TEXT PROVIDED:

The FirstPerson team worked on developing software for information appliances, such as cellular phones and personal digital assistants (PDAs). The goal was to enable the transfer of information and real-time applications over cheap infrared and packet-based networks. Memory and bandwidth limitations dictated small and efficient code. The nature of the applications also demanded they be safe and robust. Gosling and his teammates began programming in C++, but they soon found themselves confounded by a language that was too complex, unwieldy, and insecure for the task. They decided to start from scratch, and Gosling began working on something he dubbed “C++ minus minus.”

With the foundering of the Apple Newton, it became apparent that the PDA’s ship had not yet come in, so Sun shifted FirstPerson’s efforts to interactive TV (ITV). The programming language of choice for ITV set-top boxes was the near ancestor of Java, a language called Oak. Even with its elegance and ability to provide safe interactivity, Oak could not salvage the lost cause of ITV. Customers didn’t want it, and Sun soon abandoned the concept.

At that time, Joy and Gosling got together to decide on a new strategy for their language. It was 1993, and the explosion of interest in the Internet, and the World Wide Web in particular, presented a new opportunity. Oak was small, robust, architecture-independent, and object-oriented. As it happens, these are also the requirements for a universal, network-savvy programming language. Sun quickly changed focus, and with a little retooling, Oak became Java.

Future Buzz?

It would not be overdoing it to say that Java has caught on like wildfire. Even before its first official release, while Java was still a non-product, nearly every major industry player jumped on the Java bandwagon. Java licensees included Microsoft, Intel, IBM, and virtually all major hardware and software vendors. (That’s not to say that everything has been coming up roses. Even with all of this support Java has taken a lot of knocks and had some growing pains during its first few years.)

GIVEN INFORMATION:
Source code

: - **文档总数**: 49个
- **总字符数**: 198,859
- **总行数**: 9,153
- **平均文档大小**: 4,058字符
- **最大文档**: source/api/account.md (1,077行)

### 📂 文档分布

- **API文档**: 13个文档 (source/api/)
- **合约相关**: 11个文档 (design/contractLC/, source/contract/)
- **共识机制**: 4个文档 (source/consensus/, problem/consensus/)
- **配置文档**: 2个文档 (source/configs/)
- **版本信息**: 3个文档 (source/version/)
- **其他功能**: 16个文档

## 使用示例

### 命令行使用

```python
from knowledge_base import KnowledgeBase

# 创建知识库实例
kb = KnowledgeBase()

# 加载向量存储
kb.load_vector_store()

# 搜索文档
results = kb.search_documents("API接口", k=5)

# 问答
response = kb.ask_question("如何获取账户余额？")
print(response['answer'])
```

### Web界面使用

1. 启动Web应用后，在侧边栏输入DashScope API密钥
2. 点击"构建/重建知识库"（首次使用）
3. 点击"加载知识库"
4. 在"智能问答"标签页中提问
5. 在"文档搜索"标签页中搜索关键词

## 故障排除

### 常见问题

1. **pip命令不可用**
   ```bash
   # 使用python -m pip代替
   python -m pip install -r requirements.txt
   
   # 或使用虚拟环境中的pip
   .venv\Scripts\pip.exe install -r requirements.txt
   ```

WHAT TO WORK ON:
**a.** Which qualities does the passage on Java's origins attribute to Oak in the sentence beginning "Oak was small"?
**b.** Can you continue the passage on Java's origins, picking up right after its final parenthetical remark about growing pains?

EXERCISE RESPONSES:
**a.** Small, robust, architecture-independent, and object-oriented.

**b.**
As we begin looking at the Java architecture, you’ll see that much of what is exciting about Java comes from the self-contained, virtual machine environment in which Java applications run. Java has been carefully designed so that this supporting architecture can be implemented either in software, for existing computer platforms, or in customized hardware, for new kinds of devices. Sun and other industry giants are producing fast Java chips and microprocessors tailored to run media-rich Java applications. Hardware implementations of Java could power inexpensive network terminals, PDAs, and other information appliances, to take advantage of transportable Java applications. Software implementations of Java are available now for portable computing devices like the popular Palm™ PDA.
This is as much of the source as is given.